Data Science is a very technical, in-the-weeds type of work. We are often laser focused on very specific problems – which is good. We add most of our value by combining our focused attention and our skills to solve problems. But, I think it is a good practice to occasionally step back and try to take in the bigger picture.
Studying philosophy is a tool that I have found to be quite effective in helping me think deeply about data science. As a casual student of philosophy, I’ve observed that some fields of philosophical thinking are nicely intertwined with data science. Specifically, I’ve found that metaphysics, causality and epistemology have a lot of theories that are very applicable.
This is the first installment of a multi-part series that discuss various philosophical viewpoints and their implications on data and data science. I’m going to start with the fascinating metaphysical theory of determinism.
What is determinism?
Determinism is a philosophical theory about the nature of our universe. There are multiple different nuanced versions of determinism¹, but the overarching idea is that there is no randomness in our universe. Every event has a set of causes which entirely explain the event, and these causes themselves have a set of causes. The chain of causes is unbroken from the beginning of universe (or maybe there is no beginning of universe²?).
Below is a quote from Laplace that encapsulates a deterministic viewpoint on the physical world:
"We may regard the present state of the universe as the effect of its past and the cause of its future. An intellect which at a certain moment would know all forces that set nature in motion, and all positions of all items of which nature is composed, if this intellect were also vast enough to submit these data to analysis, it would embrace in a single formula the movements of the greatest bodies of the universe and those of the tiniest atom; for such an intellect nothing would be uncertain and the future just like the past would be present before its eyes."
Pierre-Simon Laplace, A Philosophical Essay on Probabilities (1814)
I’ve found that determinism pops up in the following data science topics (I’m sure there are a lot more – let me know what I’ve missed!):
- Probability theory
- The concept of irreducible error
- The theoretical ‘god’ model
- Causality and design of experiments
- Random numbers
Probability Theory
The study of probability is largely about understanding how random variables behave. A random variable represents the outcome of a process with randomness in it. For example, the roll of a die. We can know a lot about how probable certain outcomes are, but we cannot predict the outcome of a single throw with certainty— presumably because of randomness.

- [Page images and extracted text]
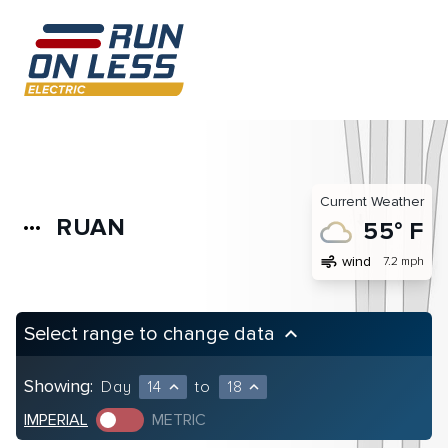
Current Weather
RUAN
more_horiz
55° F
air
wind
7.2 mph
Select range to change data
keyboard_arrow_up
Showing:
Day
14
to
18
expand_less
expand_less
IMPERIAL
METRIC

- [INSTRUCTION A]
Please copy the passage of the determinism article from "Pierre-Simon Laplace, A" up to and including "because of randomness.".
- [INSTRUCTION B]
Answer these questions using the determinism article:
(i) Which three fields of philosophy does the author find applicable to data science?
(ii) Who wrote the quoted passage, and in what work and year did it appear?
(iii) What example of a random variable is given?
- [INSTRUCTION C]
Render this sentence from the determinism article in Spanish: "Determinism is a philosophical theory about the nature of our universe."
These records are separate material and have no connection to the determinism article.

- [PROBLEM SOLUTION A]
Pierre-Simon Laplace, A Philosophical Essay on Probabilities (1814)
I’ve found that determinism pops up in the following data science topics (I’m sure there are a lot more – let me know what I’ve missed!):
- Probability theory
- The concept of irreducible error
- The theoretical ‘god’ model
- Causality and design of experiments
- Random numbers
Probability Theory
The study of probability is largely about understanding how random variables behave. A random variable represents the outcome of a process with randomness in it. For example, the roll of a die. We can know a lot about how probable certain outcomes are, but we cannot predict the outcome of a single throw with certainty— presumably because of randomness.

- [PROBLEM SOLUTION B]
(i) Metaphysics, causality and epistemology.
(ii) Pierre-Simon Laplace, in A Philosophical Essay on Probabilities (1814).
(iii) The roll of a die.

- [PROBLEM SOLUTION C]
El determinismo es una teoría filosófica sobre la naturaleza de nuestro universo.